Entre développement de la numérisation et chute de la qualité de l’information

Les Suisses consomment toujours plus d’informations en ligne, au détriment des médias traditionnels que sont les journaux, radios et chaînes de télévision.

Cette tendance de fond est confirmée par l’Institut de recherche Fög de l’Université de Zurich. Son sixième rapport annuel à l’origine de ce constat ne surprend pas et il suscite comme chaque fois des interrogations, voire des controverses, au sujet de l’évolution de la qualité des médias en Suisse.

On y apprend en particulier que les jeunes adultes de 16 à 29 ans s’informent de moins en moins à travers les médias classiques: presse imprimée, radio et télévision. Entre 2009 et 2015, la proportion de jeunes adultes consultant régulièrement les journaux imprimés par abonnement est passée de 44% à seulement 26%. Pour la télévision, cette part est passée de 65% à 39% et pour la radio, de 66% à 43%.

Autre fait significatif chez les jeunes adultes: le recul de leur intérêt pour l’information proposée par les médias classiques n’est pas pour autant compensé par une utilisation accrue des médias en ligne; car l’information qu’ils consomment sur les réseaux est souvent de qualité médiocre, chargée d’émotion, événementielle et sans mise en perspective. Donc, l’attrait de l’information pour cette catégorie de jeunes adultes est en baisse de manière générale, quels que soient les vecteurs utilisés.

Le divertissement d’abord

L’Institut Fög étudie aussi l’évolution des médias helvétiques en examinant le type d’information proposé aux consommateurs. Il en ressort que la tendance générale est à l’augmentation des soft newsau détriment des hard news. Autrement dit les nouvelles de divertissement se développent beaucoup plus rapidement que les nouvelles considérées comme plus sérieuses. Ceci surtout à cause des réseaux sociaux principalement, mais aussi des journaux gratuits, qui dominent le marché des deux côtés de la Sarine. Et ces derniers ne sont pas sans influencer indirectement les choix rédactionnels des autres quotidiens, qui craignent de perdre des lecteurs en n’offrant pas aussi de l’info-divertissement.
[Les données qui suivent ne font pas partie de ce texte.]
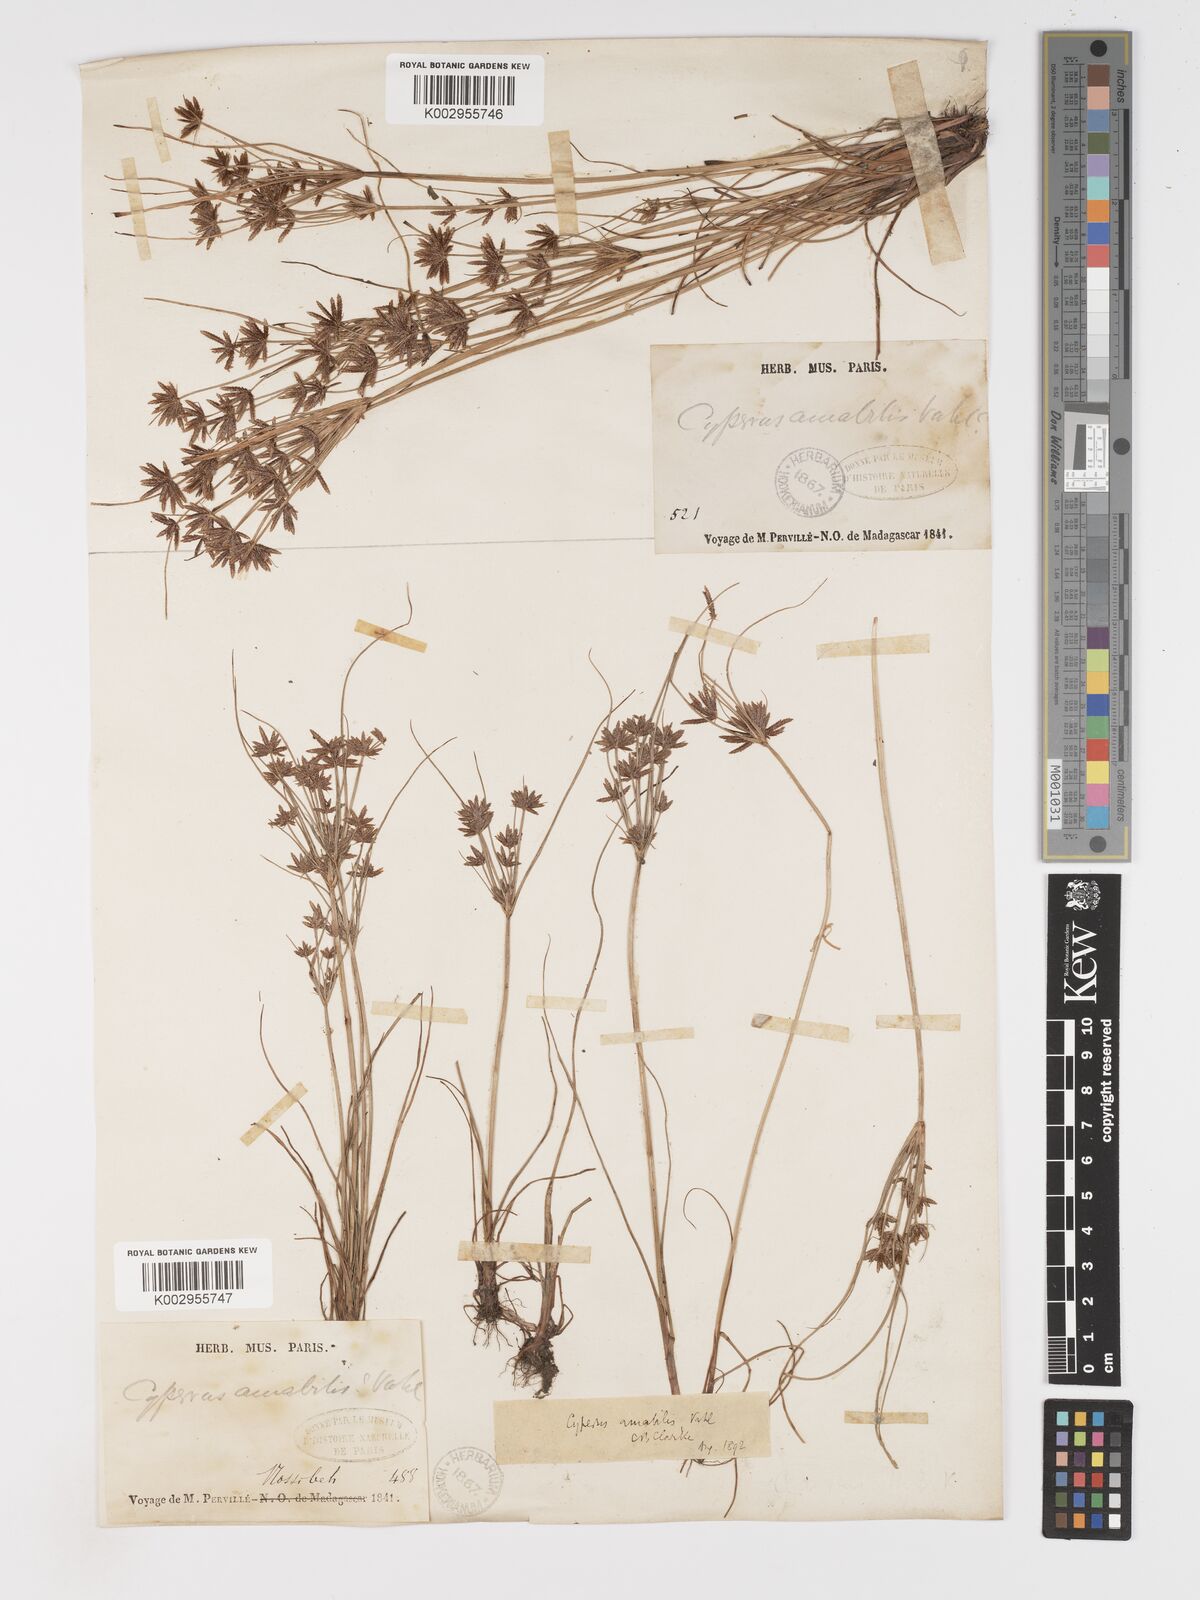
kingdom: Plantae
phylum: Tracheophyta
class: Liliopsida
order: Poales
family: Cyperaceae
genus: Cyperus
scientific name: Cyperus amabilis
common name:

Comme le souligne le professeur Mark Eisenegger, de Fög, des thèmes politiques importants sont dorénavant moins bien traités, voire carrément laissés de côté, à l’exception remarquable, il est vrai, de l’initiative contre l’immigration de masse. Ainsi la question du secret bancaire en Suisse n’arrive-t-elle qu’au 74e rang des sujets répertoriés, la réforme de l’AVS qu’au 90e rang et la réforme de l’imposition des entreprises qu’au 133e rang.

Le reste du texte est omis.